+++ Supplied records

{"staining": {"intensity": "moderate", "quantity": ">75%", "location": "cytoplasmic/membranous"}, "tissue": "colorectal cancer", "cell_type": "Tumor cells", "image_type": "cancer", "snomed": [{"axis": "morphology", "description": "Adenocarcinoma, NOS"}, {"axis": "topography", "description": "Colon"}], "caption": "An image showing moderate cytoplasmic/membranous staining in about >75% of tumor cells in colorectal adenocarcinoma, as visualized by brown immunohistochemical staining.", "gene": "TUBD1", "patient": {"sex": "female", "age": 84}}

++++++
+++ Supplied records

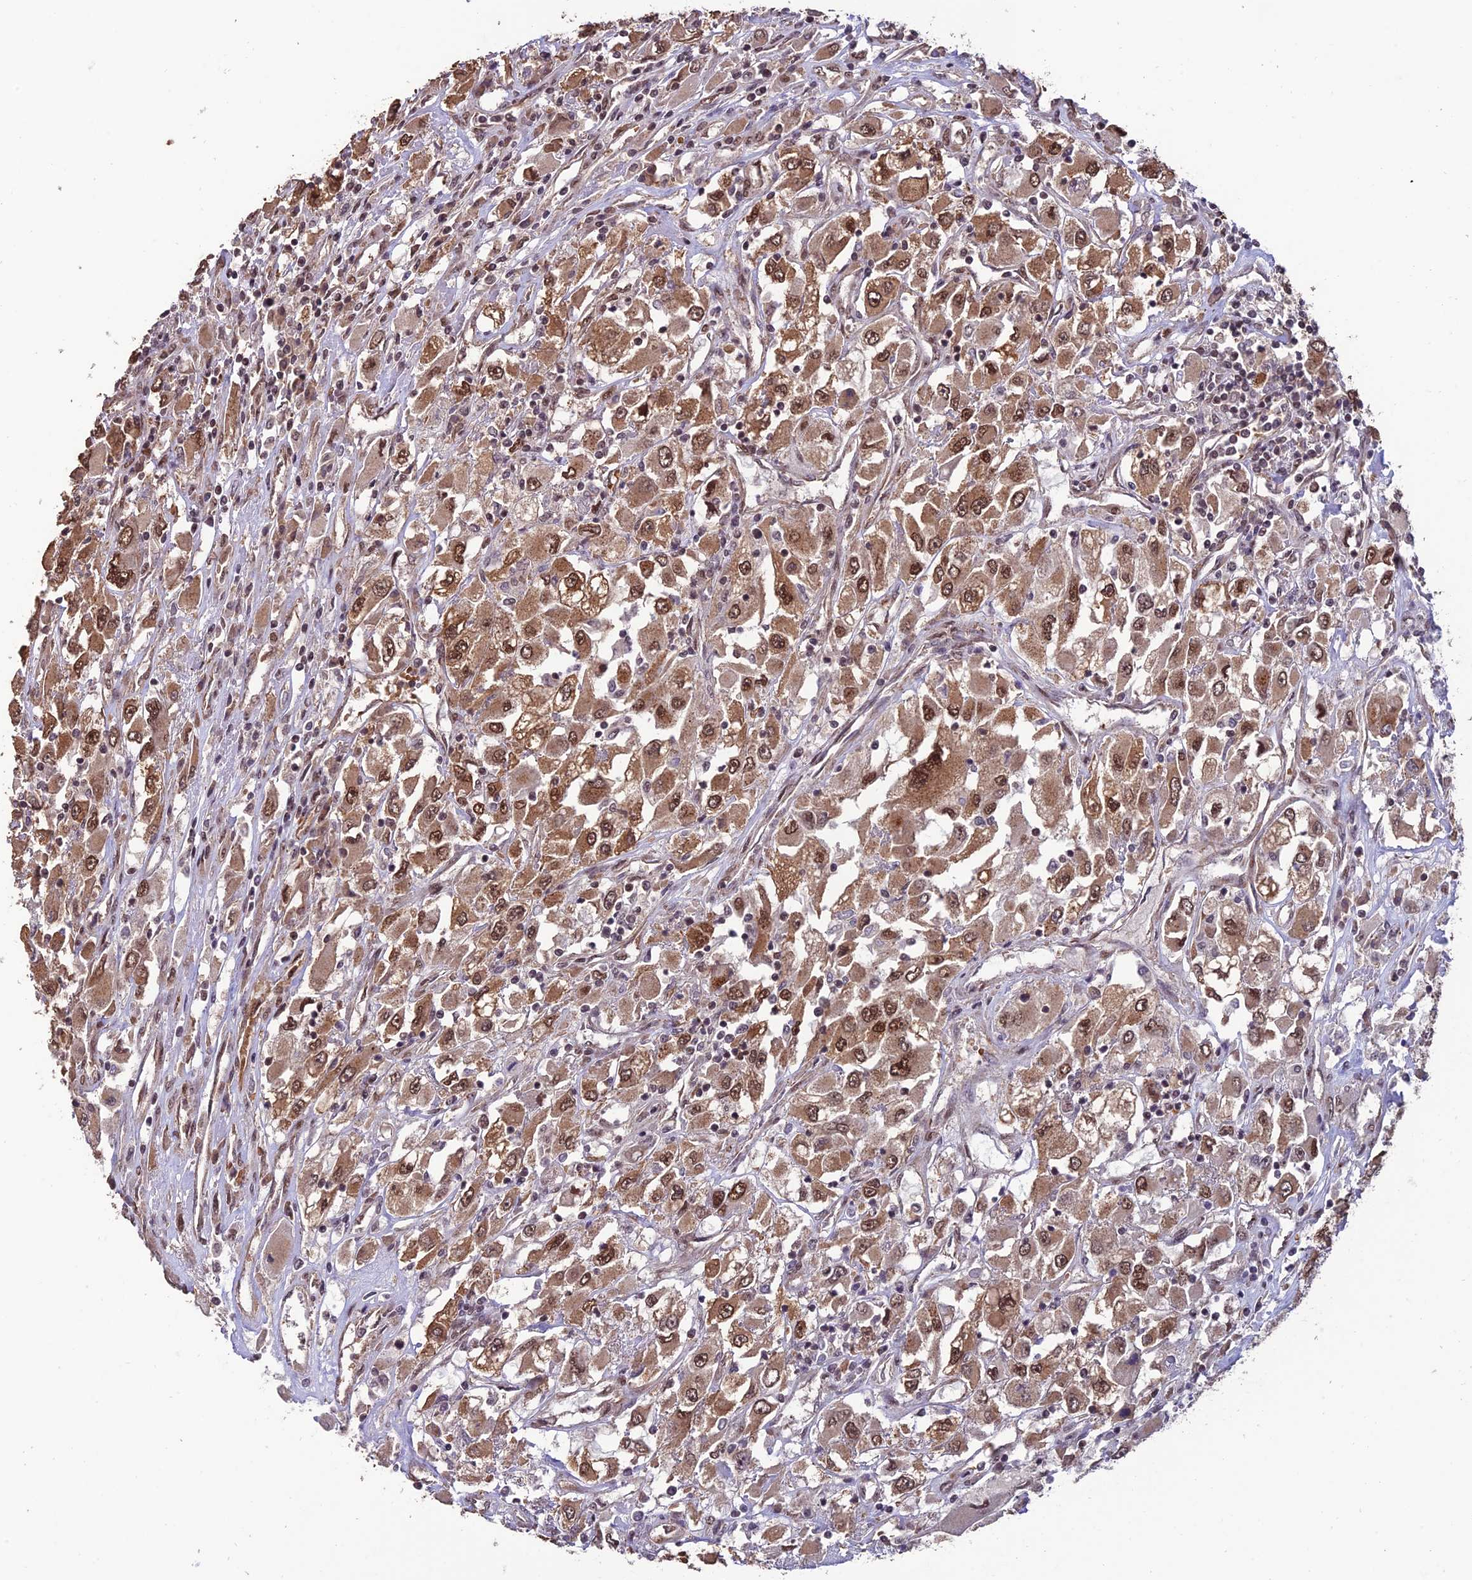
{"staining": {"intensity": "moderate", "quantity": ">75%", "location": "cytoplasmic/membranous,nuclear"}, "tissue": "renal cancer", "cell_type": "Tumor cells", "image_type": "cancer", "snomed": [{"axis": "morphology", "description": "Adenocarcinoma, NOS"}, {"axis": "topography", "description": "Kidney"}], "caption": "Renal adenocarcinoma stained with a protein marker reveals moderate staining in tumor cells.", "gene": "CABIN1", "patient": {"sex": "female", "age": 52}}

++++++
+++ Supplied records

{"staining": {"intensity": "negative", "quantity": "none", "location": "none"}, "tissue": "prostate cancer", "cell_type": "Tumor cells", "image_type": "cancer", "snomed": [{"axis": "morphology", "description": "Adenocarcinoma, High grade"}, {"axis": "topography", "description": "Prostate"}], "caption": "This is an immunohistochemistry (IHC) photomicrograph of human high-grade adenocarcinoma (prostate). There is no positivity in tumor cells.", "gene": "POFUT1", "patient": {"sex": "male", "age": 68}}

++++++

» **Required action**
List each line of the entries that holds the string "moderate".

» **Solution to the exercise**
{"staining": {"intensity": "moderate", "quantity": ">75%", "location": "cytoplasmic/membranous"}, "tissue": "colorectal cancer", "cell_type": "Tumor cells", "image_type": "cancer", "snomed": [{"axis": "morphology", "description": "Adenocarcinoma, NOS"}, {"axis": "topography", "description": "Colon"}], "caption": "An image showing moderate cytoplasmic/membranous staining in about >75% of tumor cells in colorectal adenocarcinoma, as visualized by brown immunohistochemical staining.", "gene": "TUBD1", "patient": {"sex": "female", "age": 84}}
{"staining": {"intensity": "moderate", "quantity": ">75%", "location": "cytoplasmic/membranous,nuclear"}, "tissue": "renal cancer", "cell_type": "Tumor cells", "image_type": "cancer", "snomed": [{"axis": "morphology", "description": "Adenocarcinoma, NOS"}, {"axis": "topography", "description": "Kidney"}], "caption": "Renal adenocarcinoma stained with a protein marker reveals moderate staining in tumor cells.", "gene": "CABIN1", "patient": {"sex": "female", "age": 52}}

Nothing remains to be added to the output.